**ЗАДАНИЕ A**
Переведите на английский предложение из текста для изучения: «Музыкальная основа в этих случаях была безусловно общей.»
**ЗАДАНИЕ B**
Кто, согласно тексту для изучения, добавил партию к песне “I Zimbra”?
**ЗАДАНИЕ C**
Продолжите текст для изучения, начав сразу после его последнего предложения.

**ТЕКСТ ДЛЯ ИЗУЧЕНИЯ**
Как работает музыка — страница 43 из 82

При таком подходе то, как один музыкант откликнется на вклад другого, может задать всей песне совершенно иное направление – гармоническое, текстурное или ритмическое. Случаются приятные неожиданности, но столь же часто возникают грубые и высокомерные проповеди, упускающие значимость и целостность уже существующего материала. Гитарист Роберт Фрипп добавил партию к песне “I Zimbra”, записав странное гармоническое остинато[67], которое он играл на протяжении всей песни. Целой песни! Первоначально это испортило ее, так как партия звучала умышленно «против шерсти». Но используя записанную им партию лишь в некоторых местах, мы обогатили наш афро-поп-грув толикой психоделики, что позволило взглянуть иначе на нашу работу. Стоит ли идти на такой риск, осознавая, что все может разрушиться? Была ли песня просто испорчена, или ее действительно нужно было радикально переосмыслить, найти новый и захватывающий путь? Нельзя быть слишком педантичным в этом процессе. Используя этот метод, мы создавали музыку, в которой авторство разделялось между целой группой людей, хотя вокальную мелодию и слова в конечном итоге писал почти всегда я. Музыкальная основа в этих случаях была безусловно общей.

**ИСХОДНЫЕ ЗАПИСИ**
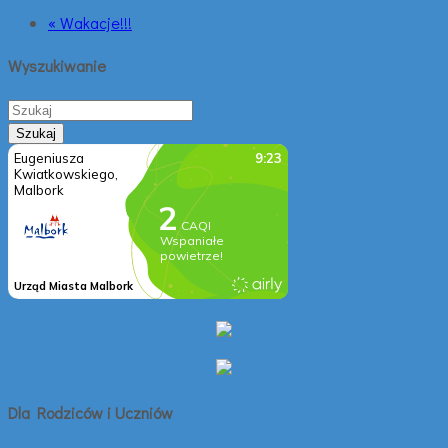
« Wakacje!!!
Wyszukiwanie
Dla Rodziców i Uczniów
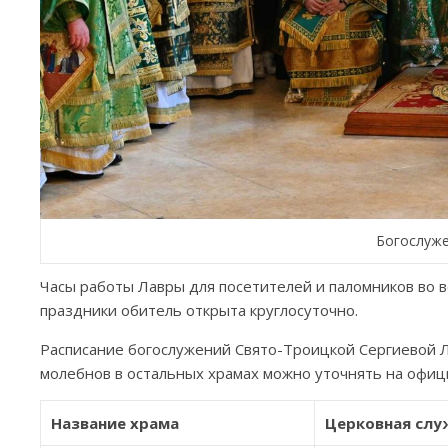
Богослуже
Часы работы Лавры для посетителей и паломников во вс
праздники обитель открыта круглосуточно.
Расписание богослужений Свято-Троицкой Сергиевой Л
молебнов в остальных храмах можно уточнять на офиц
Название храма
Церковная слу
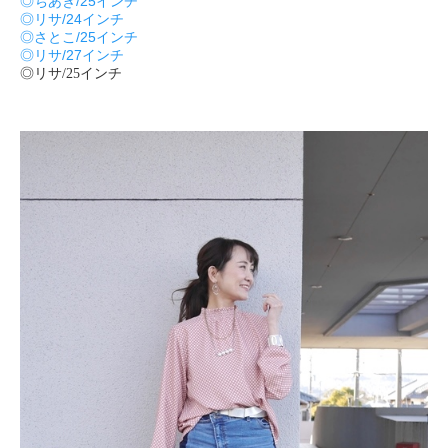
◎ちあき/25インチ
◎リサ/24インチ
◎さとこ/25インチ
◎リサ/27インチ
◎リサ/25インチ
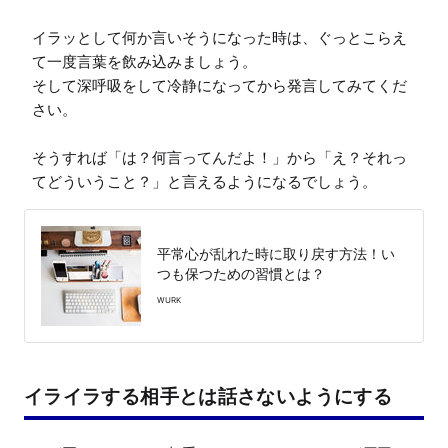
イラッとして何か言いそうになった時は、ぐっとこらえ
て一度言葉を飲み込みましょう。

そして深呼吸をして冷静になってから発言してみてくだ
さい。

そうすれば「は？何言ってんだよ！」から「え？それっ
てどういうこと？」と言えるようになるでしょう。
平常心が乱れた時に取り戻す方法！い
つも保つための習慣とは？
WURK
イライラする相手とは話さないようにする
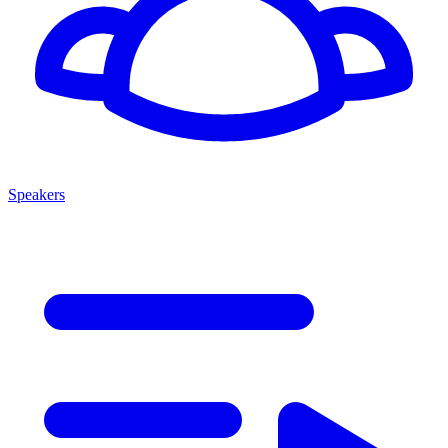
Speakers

...

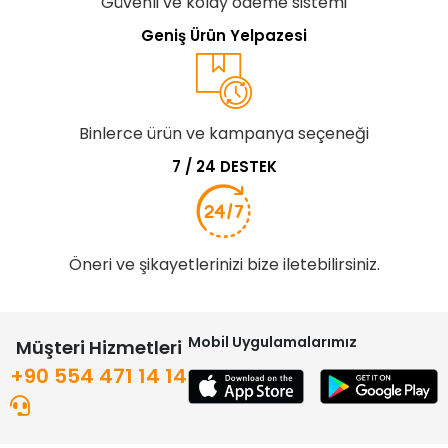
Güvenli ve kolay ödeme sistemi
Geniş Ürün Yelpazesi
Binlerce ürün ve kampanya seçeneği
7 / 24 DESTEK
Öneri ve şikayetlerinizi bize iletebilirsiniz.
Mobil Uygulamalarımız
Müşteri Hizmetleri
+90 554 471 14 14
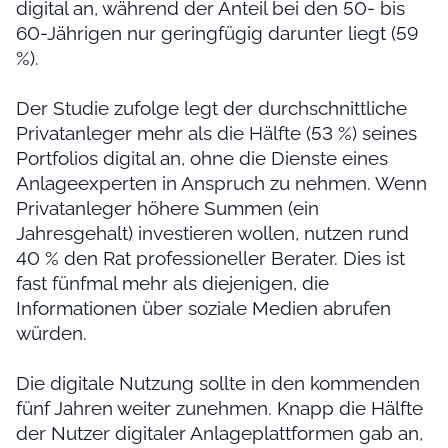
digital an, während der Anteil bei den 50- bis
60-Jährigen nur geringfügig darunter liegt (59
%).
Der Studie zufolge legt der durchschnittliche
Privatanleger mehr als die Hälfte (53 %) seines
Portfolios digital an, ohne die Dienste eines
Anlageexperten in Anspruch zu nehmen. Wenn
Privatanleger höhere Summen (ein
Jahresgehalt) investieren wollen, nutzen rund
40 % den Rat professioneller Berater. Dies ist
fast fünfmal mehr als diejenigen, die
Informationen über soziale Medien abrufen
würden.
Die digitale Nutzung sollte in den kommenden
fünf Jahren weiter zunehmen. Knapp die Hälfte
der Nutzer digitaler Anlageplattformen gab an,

---

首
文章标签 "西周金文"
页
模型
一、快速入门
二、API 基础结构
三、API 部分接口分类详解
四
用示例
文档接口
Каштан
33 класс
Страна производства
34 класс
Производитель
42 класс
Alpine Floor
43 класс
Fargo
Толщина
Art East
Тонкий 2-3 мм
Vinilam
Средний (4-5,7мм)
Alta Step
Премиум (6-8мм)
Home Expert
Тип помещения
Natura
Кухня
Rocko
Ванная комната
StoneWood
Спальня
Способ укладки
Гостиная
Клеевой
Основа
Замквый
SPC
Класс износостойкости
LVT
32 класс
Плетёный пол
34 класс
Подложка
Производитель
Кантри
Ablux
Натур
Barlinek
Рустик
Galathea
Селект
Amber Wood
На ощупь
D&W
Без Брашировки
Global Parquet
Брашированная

**ОТВЕТ A**
In these cases, the musical foundation was undoubtedly shared.

**ОТВЕТ B**
Гитарист Роберт Фрипп.

**ОТВЕТ C**
Нотация и коммуникация

Существует не так много способов для описания и передачи музыки помимо традиционной нотации, и, даже используя этот почти повсеместно принятый метод, многое можно упустить. Одно и то же музыкальное произведение может звучать совершенно по-разному в зависимости от того, кто его играет. Если бы Моцарт мог точно описать в нотации каждый аспект своих композиций, не было бы необходимости в многочисленных интерпретациях. Когда музыканты играют и записываются вместе, они используют термины – реальные и выдуманные, – чтобы попытаться передать музыкальный нюанс. «Более фанково, больше легато, больше воздуха, не так гладко, острее, проще, жестче, спокойнее» – мне доводилось говорить всё из этого списка, когда я пытался описать музыкальное направление или искомое настроение для произведения. Некоторые композиторы прибегают к метафорам и аналогиям. В этом качестве можно использовать еду, секс, текстуру или визуальные метафоры, я слышал, что Джони Митчелл описывала необходимую манеру исполнения, называя цвет. Опять-таки можно ссылаться на другие записи, как это делали мы. Таким образом, интерпретация написанной партитуры, чтение нотной записи – все это формы сотрудничества. Исполнитель переделывает и в некотором роде переписывает произведение каждый раз, когда играет. Этому способствуют расплывчатость и неопределенность нотации, но в то же время в этом нет ничего плохого. Бóльшая часть музыки остается актуальной благодаря тому, как свободно ее интерпретируют новые исполнители.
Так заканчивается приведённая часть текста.